### EXERCISE AIM
Every line from the one containing "middle mcp: (245, 244)" to the one containing "ring tip: (199, 256)" in the records below, both included, must be set down exactly, and no other line.
[Start of Attachment]
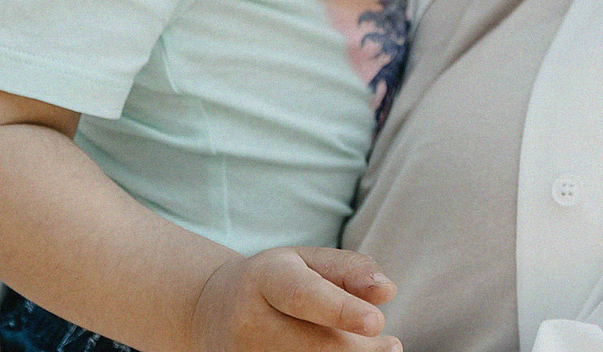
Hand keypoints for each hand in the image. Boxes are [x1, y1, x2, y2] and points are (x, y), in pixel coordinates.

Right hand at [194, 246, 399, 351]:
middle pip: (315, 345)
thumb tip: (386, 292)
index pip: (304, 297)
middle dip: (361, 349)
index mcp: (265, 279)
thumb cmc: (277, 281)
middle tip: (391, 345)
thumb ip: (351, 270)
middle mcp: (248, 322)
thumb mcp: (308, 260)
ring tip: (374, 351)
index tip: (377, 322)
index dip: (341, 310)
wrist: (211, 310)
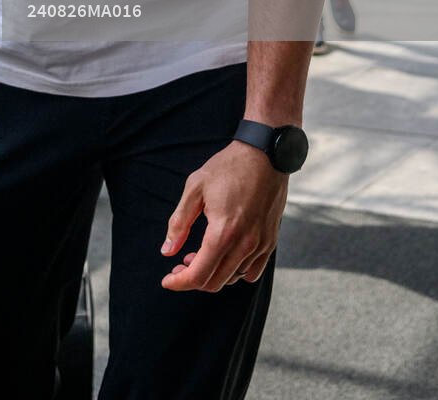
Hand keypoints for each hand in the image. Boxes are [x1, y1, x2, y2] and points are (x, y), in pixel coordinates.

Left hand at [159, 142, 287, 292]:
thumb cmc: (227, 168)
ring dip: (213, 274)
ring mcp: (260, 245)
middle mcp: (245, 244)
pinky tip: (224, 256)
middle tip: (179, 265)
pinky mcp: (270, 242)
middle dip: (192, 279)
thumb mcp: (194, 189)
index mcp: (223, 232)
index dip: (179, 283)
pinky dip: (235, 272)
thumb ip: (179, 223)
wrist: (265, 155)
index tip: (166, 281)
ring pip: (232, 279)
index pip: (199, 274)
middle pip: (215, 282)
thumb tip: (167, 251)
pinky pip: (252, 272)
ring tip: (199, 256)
[End of Attachment]
[Start of Attachment]
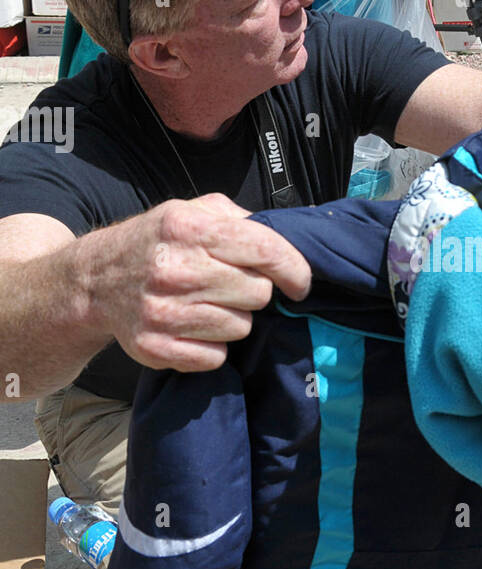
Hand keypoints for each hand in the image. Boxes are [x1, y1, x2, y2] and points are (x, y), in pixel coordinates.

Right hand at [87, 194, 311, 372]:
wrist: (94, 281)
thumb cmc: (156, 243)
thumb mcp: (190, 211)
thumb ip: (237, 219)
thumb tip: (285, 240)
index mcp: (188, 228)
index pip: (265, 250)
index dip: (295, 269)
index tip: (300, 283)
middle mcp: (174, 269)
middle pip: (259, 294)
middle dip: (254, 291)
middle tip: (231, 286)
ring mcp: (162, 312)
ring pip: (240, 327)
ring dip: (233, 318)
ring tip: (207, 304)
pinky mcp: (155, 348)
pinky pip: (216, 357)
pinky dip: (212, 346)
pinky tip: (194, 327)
[End of Attachment]
[Start of Attachment]
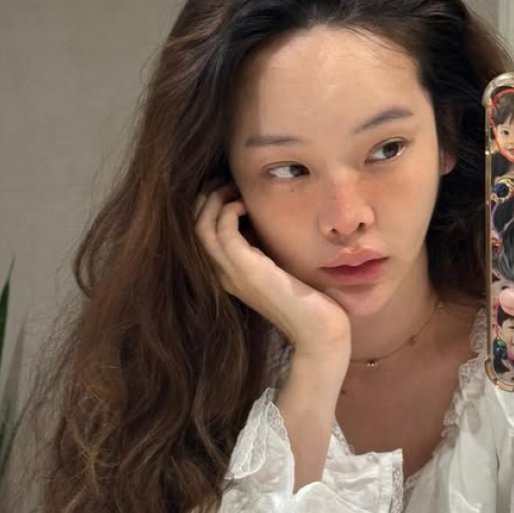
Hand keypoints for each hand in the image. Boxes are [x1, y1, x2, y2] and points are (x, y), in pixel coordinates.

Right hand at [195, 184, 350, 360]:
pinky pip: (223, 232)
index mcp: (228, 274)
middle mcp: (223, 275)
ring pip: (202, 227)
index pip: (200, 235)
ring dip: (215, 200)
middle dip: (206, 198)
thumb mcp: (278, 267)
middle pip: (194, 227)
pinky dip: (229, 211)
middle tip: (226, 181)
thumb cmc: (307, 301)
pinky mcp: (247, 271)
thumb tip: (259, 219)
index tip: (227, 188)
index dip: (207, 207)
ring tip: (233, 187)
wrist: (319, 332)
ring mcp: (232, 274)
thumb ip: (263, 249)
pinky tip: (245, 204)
[End of Attachment]
### SOLUTION TO THIS TASK
middle mcp: (245, 244)
pinky tip: (224, 256)
middle tip: (179, 265)
pinky mcp: (270, 242)
middle dip: (192, 279)
thumb mcp: (194, 189)
index mcp: (223, 232)
index dip: (179, 283)
pinky dip: (235, 272)
thumb ip: (179, 223)
wrist: (265, 155)
index tip: (166, 281)
ring pip: (232, 279)
index pip: (199, 274)
middle pip: (215, 282)
thumb tip: (167, 251)
pinky pip: (252, 272)
ring tip: (199, 256)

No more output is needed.